Tuesday, May 31, 2016

Will Trump vs. Clinton...

...really come down to which of them is the lesser of two evils? Or, more specifically, will it come down to who gets to appoint justices to the Supreme Court?

That's not a bad way to think about it. Or is it?

On Friday night my wife and I were out with another couple and the conversation turned to -- surprise! -- politics. (Okay, I was the one who -- surprise! -- brought up the subject.) And, although the woman was a typical Fox News-brainwashed baby boomer, her husband (a former college professor) took a more nuanced view. He conceded that he probably wouldn't vote for either candidate but said he didn't want Mrs. Clinton to be the one to shape the Supreme Court for generations.

I nodded silently (I didn't argue, remember?), but wondered later, Will there ever be another justice elevated to the Supreme Court?

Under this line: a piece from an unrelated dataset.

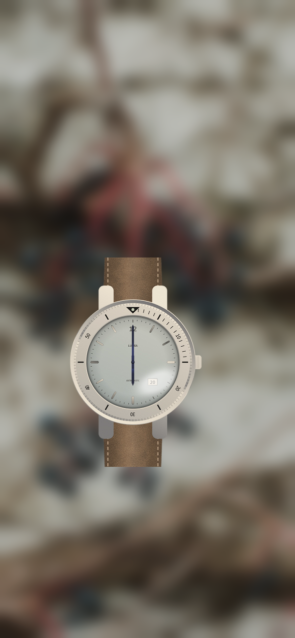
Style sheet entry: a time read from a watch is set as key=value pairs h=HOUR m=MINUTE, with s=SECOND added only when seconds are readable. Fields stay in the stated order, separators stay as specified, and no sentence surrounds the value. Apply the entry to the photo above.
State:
h=6 m=0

I'm only half-serious, but before I get to why, let me remind you of a post I wrote back in February in which I noted that three of the remaining eight Supreme Court justices will be 78 or older in November:

What if -- what if -- one or more of those other justices died? Or retired? What if, in the next year or so, they all did. (That's not so far-fetched is it? How many people do you know over the age of 77 that are still working?) Then what? Would President Obama get to replace any of them? Would the next president? Or would the Supreme Court of the United States just have to get by with five justices? Will any president ever get to nominate another Supreme Court justice? Or would the institution just wither away?

Then this morning I read in the Times, "Rulings and Remarks Tell Divided Story of an 8-Member Supreme Court" (my emphasis):

Justice Ginsburg, the leader of the court’s liberal wing, sounded less content with the current state of affairs on Thursday at a judicial conference in Saratoga Springs, N.Y.

“Eight, as you know, is not a good number for a multimember court,” she said.

In his own remarks, Justice Breyer said an eight-member court was capable of deciding most cases, supporting the point with statistics from recent terms.

“We’re unanimous 50 percent of the time,” he said. “Twenty percent of the time we’re 5-4, and half of those are kind of random, not what the press would call the usual suspects.”

So in other words, maybe we do -- or maybe we don't -- need nine judges after all.

But let's get back to my original question: What if they never vote to approve another Supreme Court justice?

I mean, let's go through the various scenarios. First, if Trump or Clinton got elected with a 60-vote, filibuster-proof, super-majority in the Senate, their appointees would likely sail through. Fair enough. But how realistic is it that either party would gain a super-majority in the upper chamber? Worse, what if Trump or Clinton were elected with the other party in control of the Senate? Then, surely, nothing would happen.

I know what you're thinking: But Senate Majority Leader Mitch McConnell (above, left) said he's only "following a longstanding tradition of not filling vacancies on the Supreme Court in the middle of a presidential election year." If Mrs. Clinton were elected in November he'd certainly confirm her justices, right? Right?

I'm not so sure. This is the same crowd that accused President Obama of trying to "pack" the D.C. Circuit Court of Appeals by the radical practice of appointing judges to fill vacancies. Do you really think they wouldn't come up with some other cockamamie reason for blocking a President Clinton's SCOTUS nominees?

And, to be fair, after this year a Democratic Senate led by Sen. Chuck Schumer of New York (above, right) probably wouldn't approve a President Trump's nominees, either. What goes around, comes around.

So, the bottom line is that maybe the Supreme Court isn't the biggest factor in this year's election. Maybe there will never be another nominee confirmed in our lifetime. Who knows?